04
Dec 2017
Abuse must never be over shadowed by talent.

 

Power over women leads to a spectrum of abuse

Power over women leads to a spectrum of abuse

We have heard a lot lately about  sexual harassment  and sexual misconduct in  the workplace, lately. The whole  status and reputation down fall of Harvey Weinstein , has helped to shift our consciousness around  power and status in the work force.  Once upon a time it was well known that some men in high power positions in all manner of big corporations felt entitled to  feel their way through their staff . People would laugh about the ” casting couch” and it was not a very well kept secret that  some men at work needed to be “avoided” .

They were never hauled over the coals, they were never taken to task, women were afraid of the many ramifications from losing their jobs to having their reputations pulled a apart in a court of law. Hell, why would you go through the pain and angst just to get that sleeze-ball off your back? It was also to a degree seen as being ” that is what men are like” and we are supposed  to laugh along with it , or at least brush it under the carpet as ” flirting silliness ” .The tide has changed and I  am pleased. No longer can those who wield the power and have the arrogant entitled attitude get away with  their ” playfulness ” and their ” banter “. No longer can their creativity, their talent and their status over shadow their unconscionable behaviour. Yes, the content of your character speaks far more about who you are and what are are made of than your talent and abilities. I am sick to the back teeth of famous people being excused by their  star- stuck fan worshippers for behaviour that if inflicted on their loved ones would have them clubbing with a baseball bat.   I had a heated discussion with a man on face book after one of our mutual  friends posted a photograph of James Brown as his profile photograph . When I mentioned to this friend that James Brown was in fact a ” domestic thug” who had beaten his wife, he wrote ” yes but he was the King of Soul !” . I was flabbergasted. This  friend is a great guy , kind gentle sweet. Would he really have posted that photograph if James Brown had beaten his mother ?

When I mentioned that people who conduct themselves through life in this way should not be celebrated or revered, I was shot down in flames. I was told that I did not have the intelligence to separate the talent from the man and his behaviours.  Really ?  Should we really be separating them ?  Or do we draw the line at those who have not been convicted ? Would Jimmy Saville be my poster boy ?

Recently  french magazine  “Inrockuptibles” posted on its front cover a photograph of   singer “Bertrand Cantat” who had just released  his latest album. This man had been convicted and served time for killing his girlfriend . https://www.theguardian.com/world/2017/oct/18/french-murderer-bertrand-cantat-magazine-cover-marie-trintignant. The magazine later apologised for the suffering it caused.  My question is , ” Why was this not discussed at the editorial meeting ? Surely someone would have mentioned it? Probably it was, and it was brushed aside in favour of his talent and achievements .  And that is my point. It’s never ok.

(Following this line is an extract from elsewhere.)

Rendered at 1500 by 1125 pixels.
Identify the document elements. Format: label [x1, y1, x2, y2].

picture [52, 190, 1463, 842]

As Martin Luther King said  a man should be judged by the content of  his character not by the colour of his skin. So too with behaviour over and above talent.  It is not enough for them to be good at what they do, they have to be good behind doors, good to their peers and good to their subordinates . That is the test of whether you should admire someone and promote someone  ANYWHERE . Ignoring their true inner being , putting their behaviours towards others under the carpet, to highlight  their talent and success is to be complicit/condoning   in a subtle way and  allowing these behaviours to flourish and continue unchallenged.  Its part of the spectrum disorder we have all been beholden to over the years.  The standard you walk past is the standard you accept.

 

 

So what are your boundaries ? We all have a price, and I  am no moral queen. Would I  steal to feed my kids ? You bet.  But there are standards   where we have to set a benchmark to  make people accountable , to keep us safe, and sane and functioning as a society.  Violence and abuse is never an option and must never be a footnote of someones resume.

We need these as a society, and checking and challenging your moral compass is something we should do all the time.  This is what helps to shift psycho-social ideology across time, bit by bit, and that is always a good thing.